A few months ago Mo was diagnosed with a knee injury and a vision disorder. Due to the physical therapy for the knee, we found out about Occupational Therapy. While the therapist isn't able to help us with her particular vision/neurological disorder, she did immediately notice that Mo has a Sensory Processing Disorder. I don't remember if I have blogged about this or not, so I will shorten what happened. While we waited for insurance to approve the therapy, I read a book and handouts the therapist gave me. Just by implimenting some things that I read, Mo went from sleep walking 3-6x a night to once a week. She went from screaming 2-5x a night to not at all! So, fast forward a few months to now. She is still on the path to getting things under control. We still have some issues during the day but not nearly as many.

After learning about sensory disorders, I was positive that Squeeks has it as well. I tried just adding some sensory things into our home and into her daily life. While these things helped Mo, it did not seem to help Squeeks. I finally got to a point where I was overwhelmed with her and talked to the therapist. She said that we should not wait any longer and come in for an exam. At the exam I found out that things were much worse than I could have imagined. The therapist sent us home with a weighted vest and a brush. The weighted vest is to give Squeeks pressure which her body seeks, as well as the added weight to make her work harder which will tell her body that she should be more tired. The brush is for us to lightly brush her skin with which stimulates the nerves to tell them how to work properly, but it must also be followed up with joint compressions so that the nerves will calm back down after being stimulated.

While Mo is only going to OT every other week, Squeeks will need to be seen every week if we can work it into our/ the therapists schedule. We have so many things to work on with her. Her core stability is really weak. I had no idea! I also didn't realize that this could be part of why her mouth is always open and why she doesn't like to chew her food. We also will work on her constant oral fixation and need for something in her mouth and for licking things. She has issues with clothing and things as well. These things are why we are doing the "Brushing Technique". We also will be addressing the attention span, control over voice, sitting properly (no "W" sitting), and doing lots of heavy work. We have a long road ahead of us where she is concerned but I am so happy to be receiving help this time around! You see, Mo was a tiring toddler as well. I thought she just had a very strong willed and energetic personality. I had no clue that she had a disorder which caused her to act the way she was. While raising a 2nd toddler with SPD is still tiring, it is so comforting to now know that there is help and that there is a true reason for my child to act out and that it's not just cause she is misbehaving.

 Not many people understand what I am going through. It's frustrating to not have many people to talk to about this who understand. My own husband doesn't even understand it yet. There are so many days where I just want to vent but yet I can't because no one understands. There are so many days that I want to scream for joy in the accomplishments that are huge for our family, even though they wouldn't be to another family.

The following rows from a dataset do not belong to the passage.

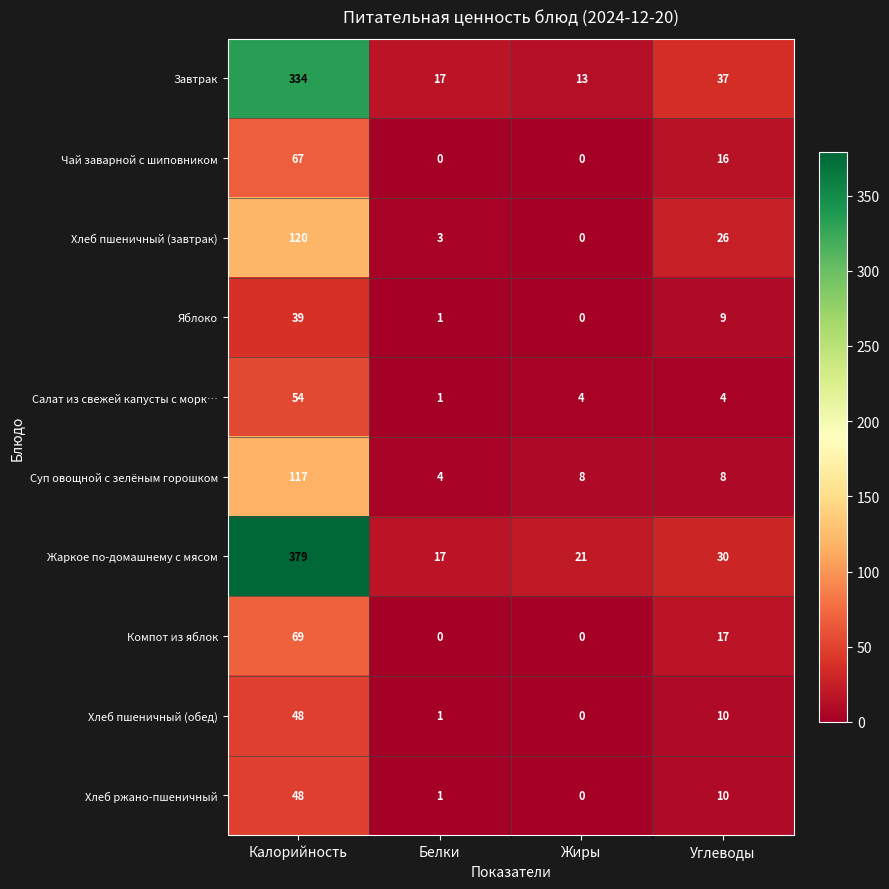

At which category is the sum across all series the highest?

Калорийность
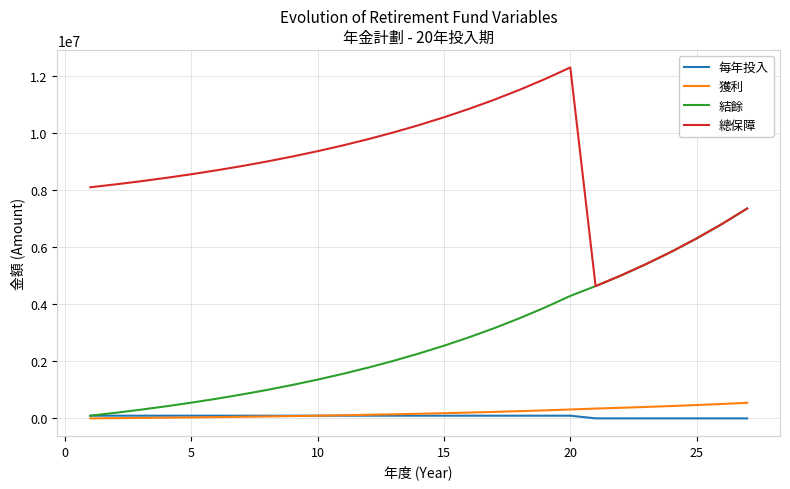

What is the lowest value of the 總保障 series?

4631934.9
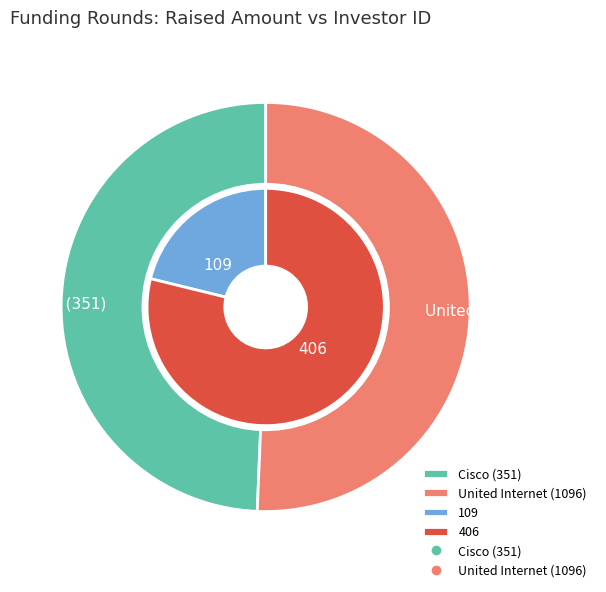

What percentage do 109 and 406 together represent?

100.0%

Today for example, Squeeks was licking the toilet bowl brush and a step stool that she had splashed water all over from the toilet cleaning attempt. Even though I am sure it tasted nasty, I literally had to pull her off the stood and out of the bathroom. This behavior wasn't to be bad. In fact she thought she was being helpful to clean the toilet. It's not her fault that those brush bristles have a funny texture that she likes to feel with her mouth.  And the step stool, well of course that wet cold water is a great sensation and the grating texture on the stood is quite nice too! This was a frustrating time in my day. I had integrated many sensory things into the day and yet it still wasn't enough, she went and sought out more. I felt awful that she was licking something that had been in the toilet. Imagine all the germs!!! AHH!!! But alas, there is nothing I could do but brush her teeth, try to explain it is gross and not to do it, and then remove her from the bathroom and attempt to get her onto some other activity.

This was just one tiny part of my day, and let me tell you, "events" like this happen at least a few times a day. It's tiring, and frustrating. But oh the smiles of a happy sensory child covered in shaving cream this morning was worth the rest of the exhausting day. It makes me happy to see her when her sensory needs are being met in a controlled environment. I love knowing that I CAN do this. I have done it before and I can do it again, and this time will be easier and more fun because I actually know what I am dealing with. Last time I did it blindly, following my gut for 7 years before I had a name to go with what I already knew to be true. Now instead of guessing as to how to treat these behaviors, I know what I should do.